The June rollout of the new product has been very successful and the company expects it to continue to be a significant part of their sales in the next few quarters. There are no specific limits on how much they want to sell because it has been producing good returns. However, the company still sees itself as a third sector company and wants to maintain its strong position in that market. The product was launched on June 2nd and has seen great sales due to the preparation of the distribution channel.
The paragraph discusses the preparation and launch of a new product called Tsumitasu and its impact on sales. The company's agents practiced selling the product and visited customers, resulting in a successful launch and a spike in sales. The product is expected to continue selling at a certain volume and also help with cross-selling other products. The speaker, Dan Amos, notes that a spike in sales is normal for new products and that the numbers may seem larger due to the small previous sales numbers.
The speaker discusses a new product that is doing well and credits Max for finding a way to increase profit margins. Max then addresses a question about how this product is different from waste sales in previous years, citing three main differences. The speaker and Max have a brief exchange before the next question is asked by Joel Hurwitz about net investment income in Japan and the US dollar portfolio.
In response to a question about the sustainable level of normalized NII and the drivers behind the strong second quarter, Brad Dyslin, a representative from the company, explains that short rates remain attractive and the company made some tactical moves with their portfolio. He also mentions that they are well positioned for the second half of the year.

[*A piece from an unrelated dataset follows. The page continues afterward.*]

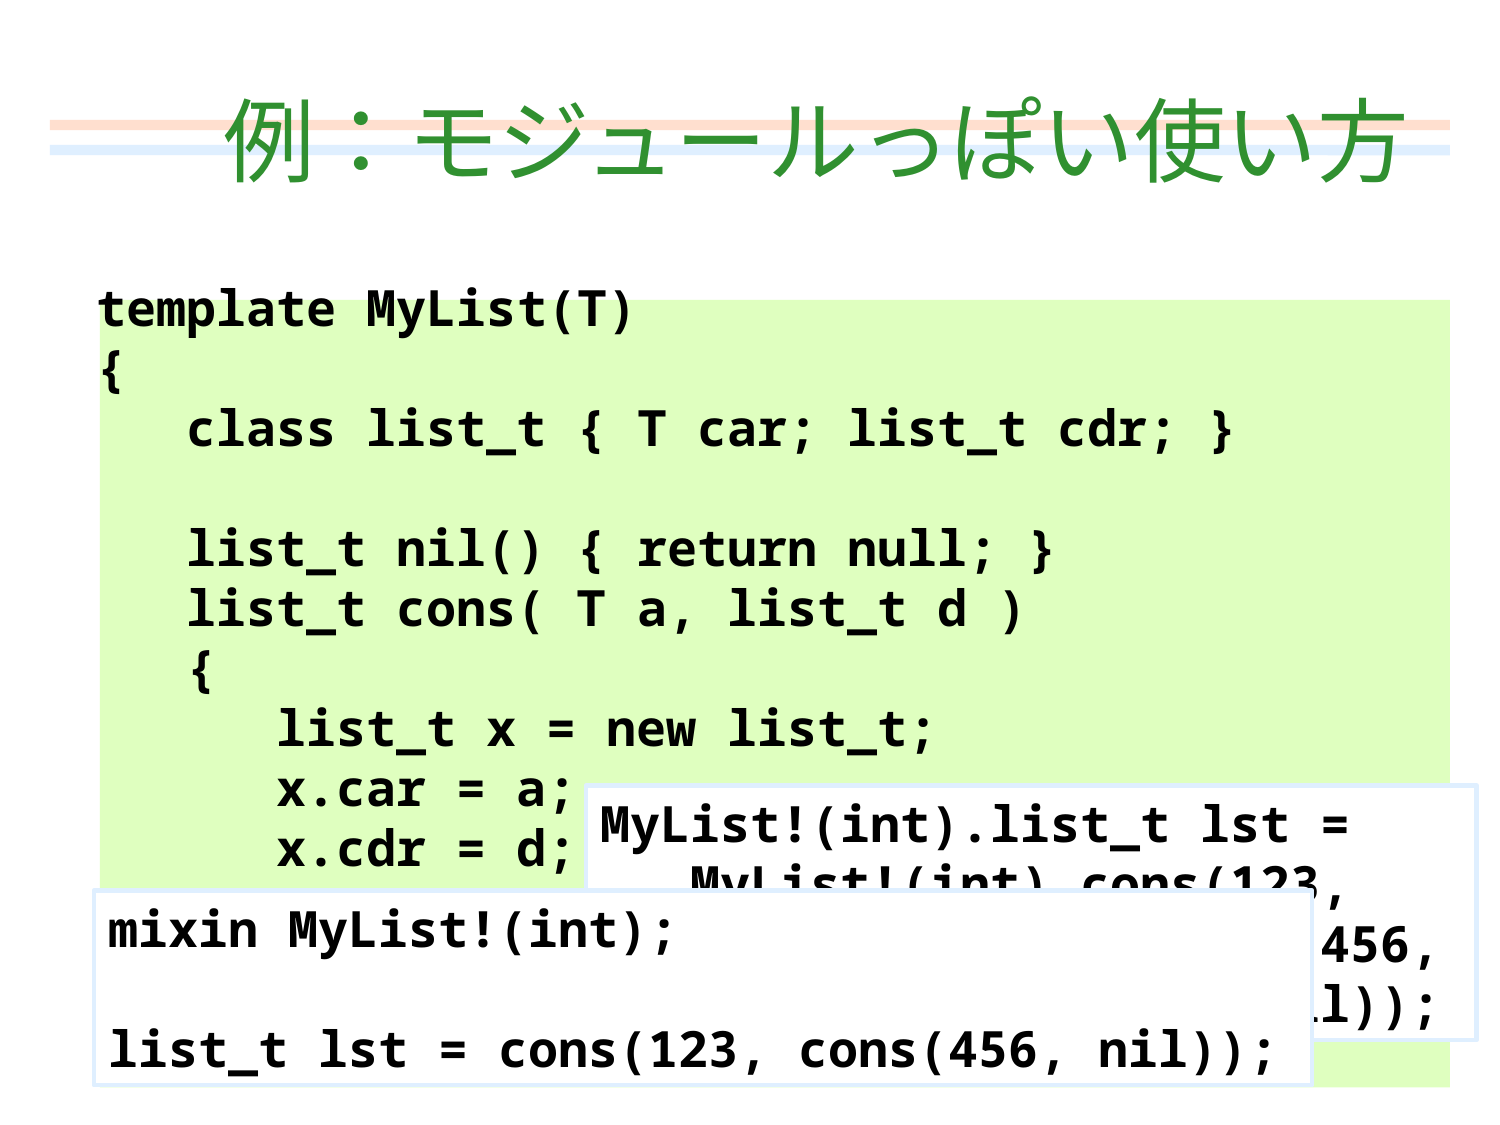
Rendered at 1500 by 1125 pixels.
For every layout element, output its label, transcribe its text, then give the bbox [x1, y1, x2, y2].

Regarding persistency, Max Broden, another representative, states that they are seeing early signs of improvement from their initiatives, but does not provide a specific number. He notes that even a small improvement can have a significant impact on net earned premium over time.
The speaker wants to emphasize the impact of persistency on the company's performance, which is influenced by the mix of business. They mention that the mix is gradually changing, with more focus on Group Life and Disability business, which has a higher persistency rate. They also mention that over time, the Dental and Vision businesses will also have improved persistency. The company is working on improving persistency for each individual business, as well as the overall mix, and will provide more information on this in the future. The speaker invites the audience to join their upcoming Financial Analysts Briefing and encourages them to reach out for any follow-up questions.
This summary was generated with AI and may contain some inaccuracies.